Directions for this task » Down to the last line, retype the records below exactly and skip the pictures.

Data to use »

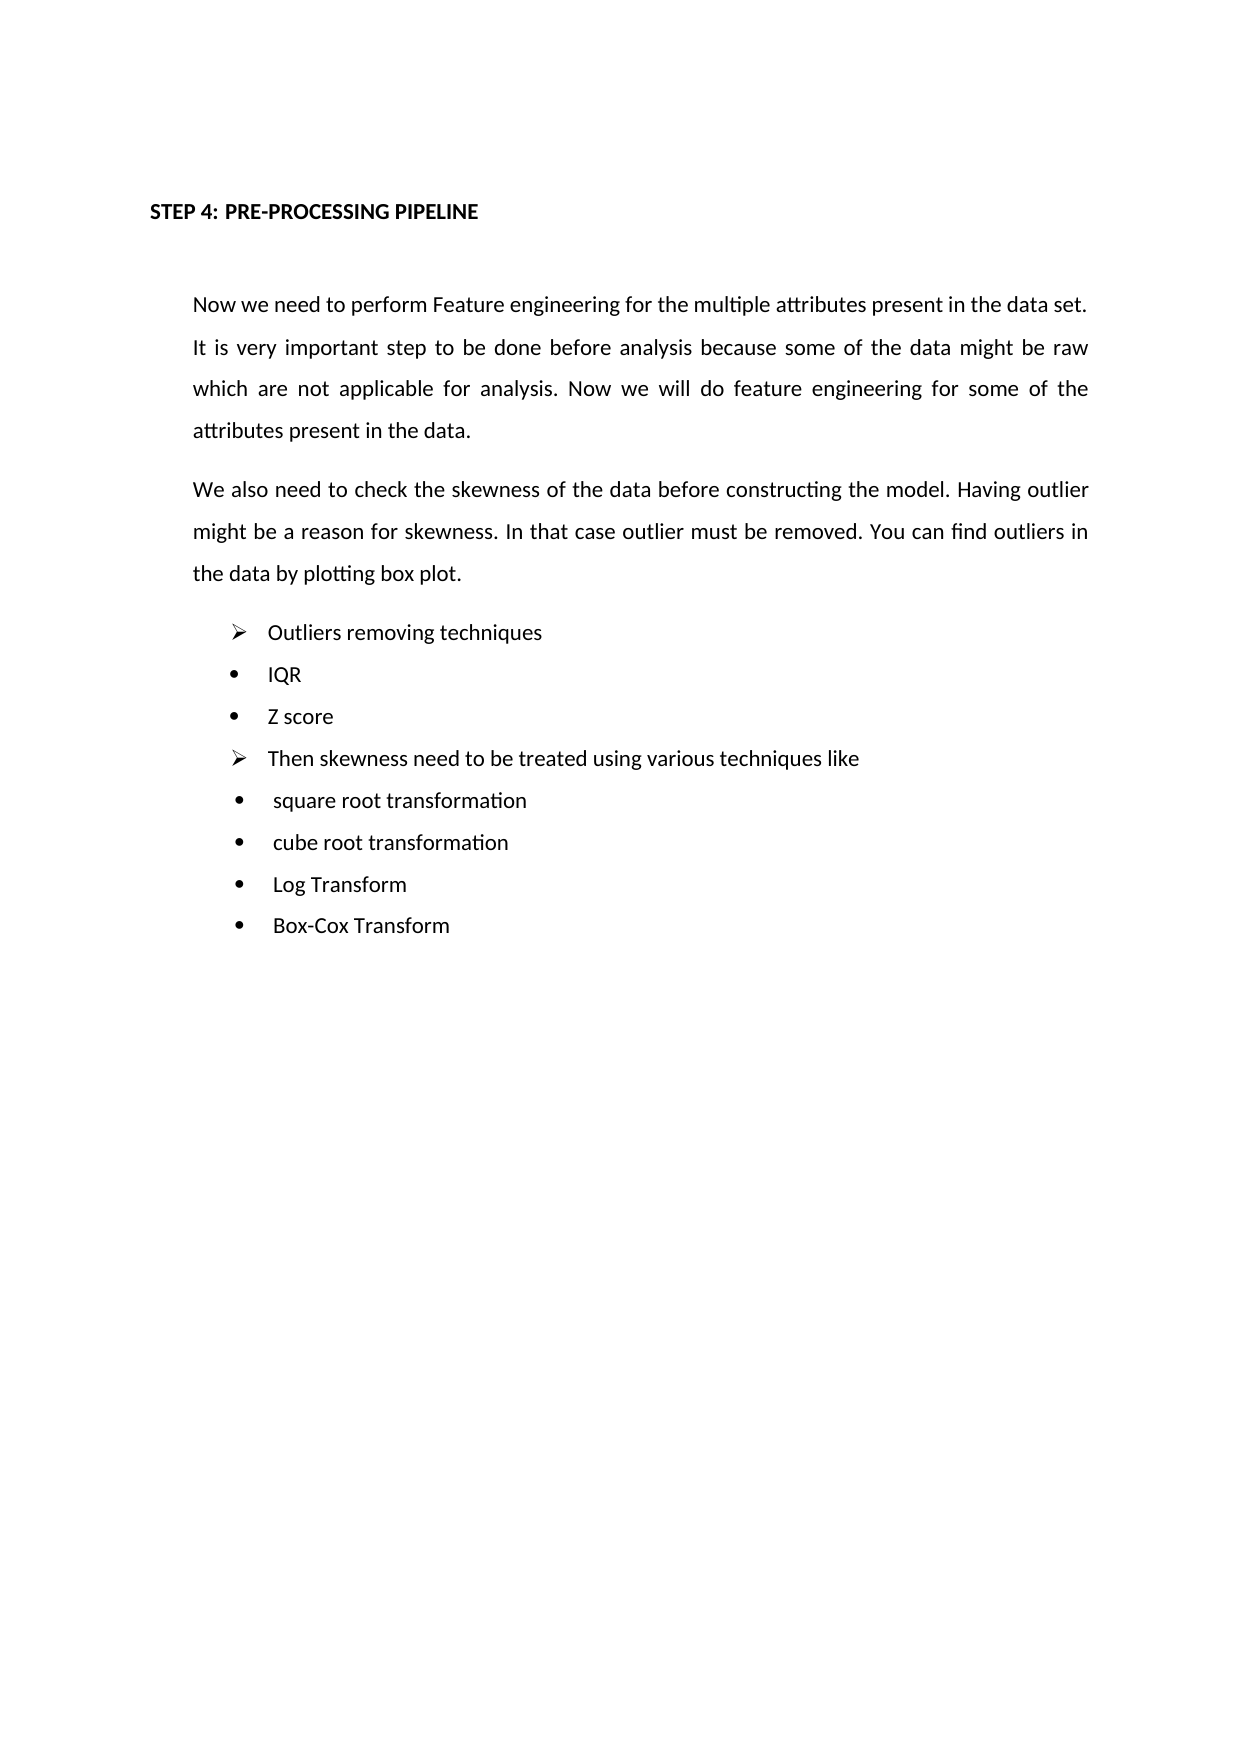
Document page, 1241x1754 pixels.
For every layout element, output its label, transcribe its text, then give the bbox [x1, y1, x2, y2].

list Outliers removing techniques [230, 618, 1090, 646]
list square root transformation [235, 786, 1090, 814]
list IQR [230, 660, 1090, 688]
list Log Transform [235, 870, 1090, 898]
list Then skewness need to be treated using various techniques like [230, 744, 1090, 772]
text Now we need to perform Feature engineering for the multiple attributes present in the data set. It is very important step to be done before analysis because some of the data might be raw which are not applicable for analysis. Now we will do feature engineering for some of the attributes present in the data. [193, 291, 1090, 444]
text STEP 4: PRE-PROCESSING PIPELINE [150, 197, 1090, 225]
list Z score [230, 702, 1090, 730]
list Box-Cox Transform [235, 912, 1090, 940]
text We also need to check the skewness of the data before constructing the model. Having outlier might be a reason for skewness. In that case outlier must be removed. You can find outliers in the data by plotting box plot. [193, 475, 1090, 587]
list cube root transformation [235, 828, 1090, 856]
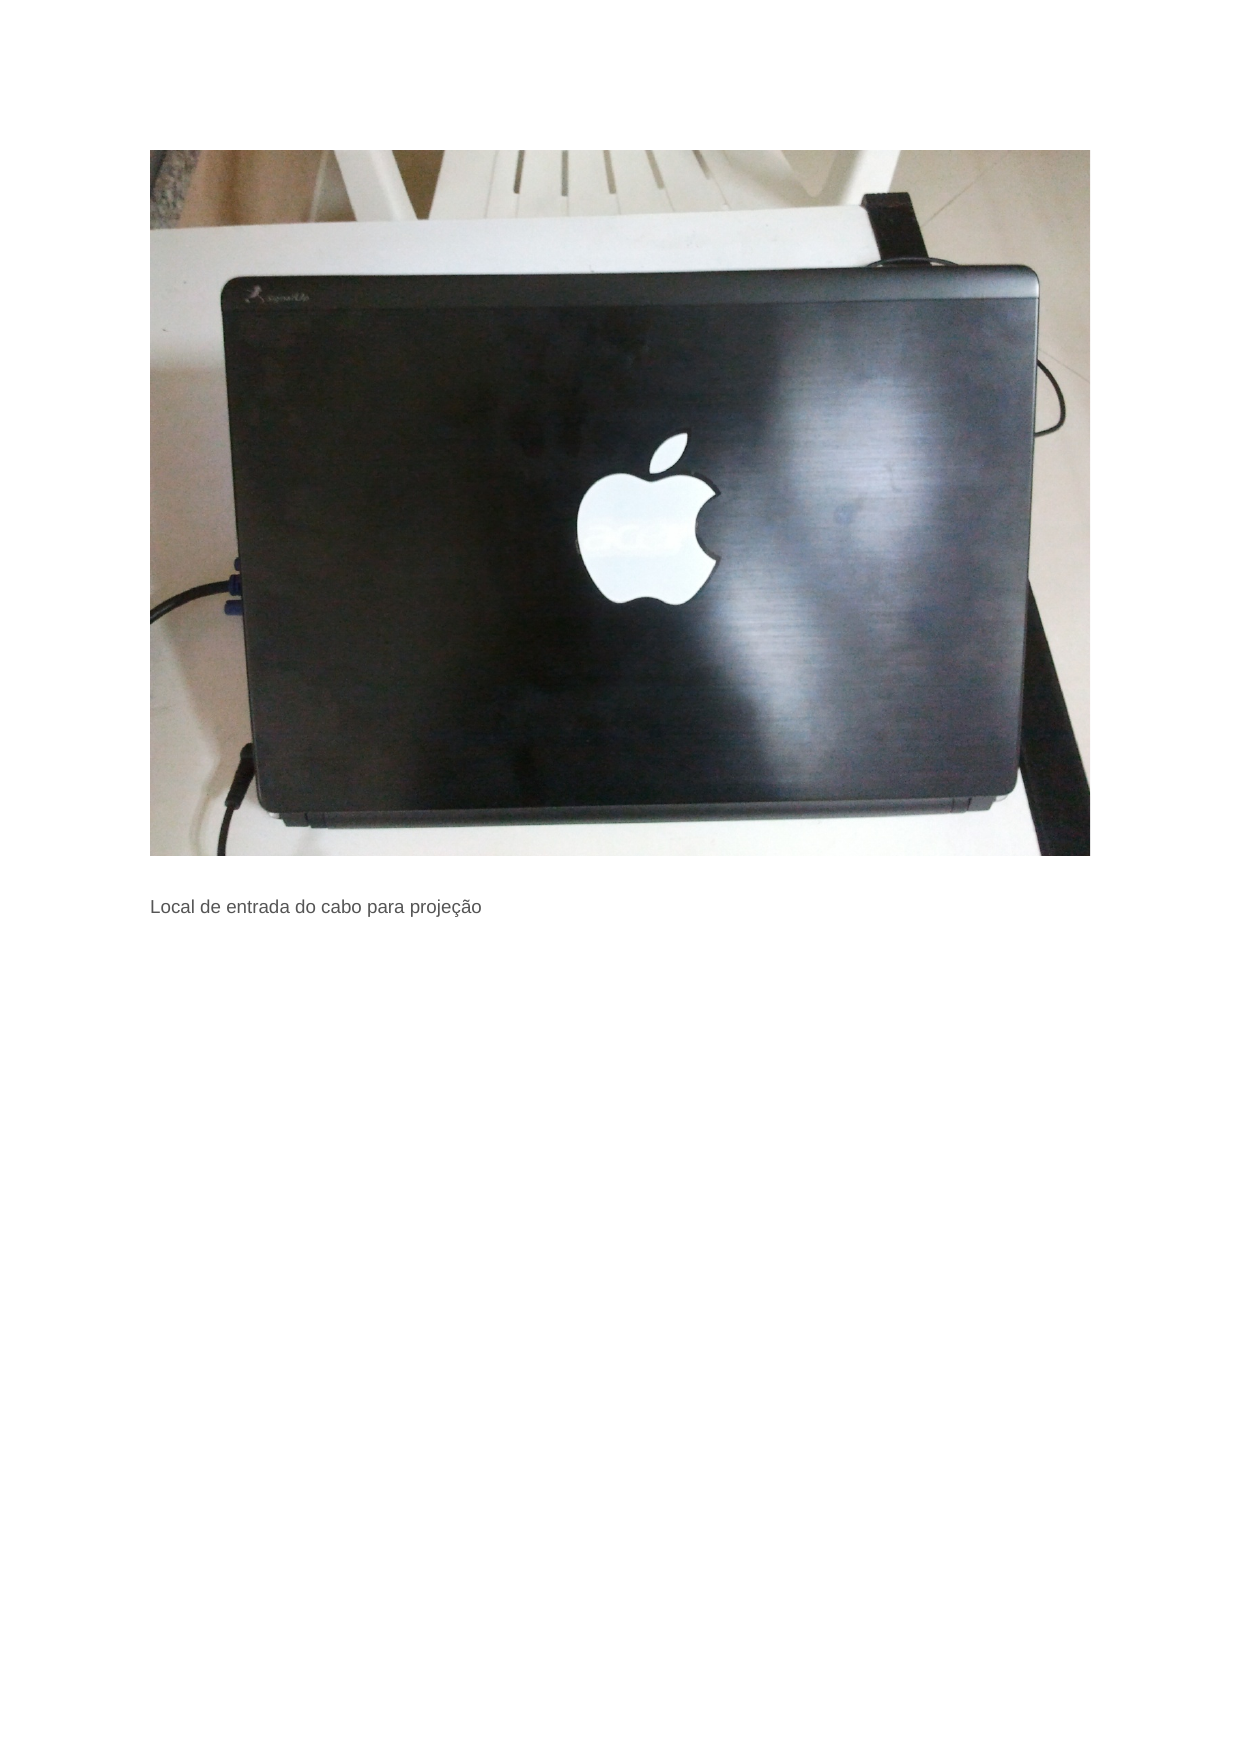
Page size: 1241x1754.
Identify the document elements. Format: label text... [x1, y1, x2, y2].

Exercise response »
Document page, 1241x1754 pixels.
For every layout element, output its label, transcribe its text, then give the bbox [x1, y1, x2, y2].

list Outliers removing techniques [230, 618, 1090, 646]
list square root transformation [235, 786, 1090, 814]
list IQR [230, 660, 1090, 688]
list Log Transform [235, 870, 1090, 898]
list Then skewness need to be treated using various techniques like [230, 744, 1090, 772]
text Now we need to perform Feature engineering for the multiple attributes present in the data set. It is very important step to be done before analysis because some of the data might be raw which are not applicable for analysis. Now we will do feature engineering for some of the attributes present in the data. [193, 291, 1090, 444]
text STEP 4: PRE-PROCESSING PIPELINE [150, 197, 1090, 225]
list Z score [230, 702, 1090, 730]
list Box-Cox Transform [235, 912, 1090, 940]
text We also need to check the skewness of the data before constructing the model. Having outlier might be a reason for skewness. In that case outlier must be removed. You can find outliers in the data by plotting box plot. [193, 475, 1090, 587]
list cube root transformation [235, 828, 1090, 856]
Page size: 1241x1754.
Identify the document elements. Format: label text... [x1, y1, x2, y2].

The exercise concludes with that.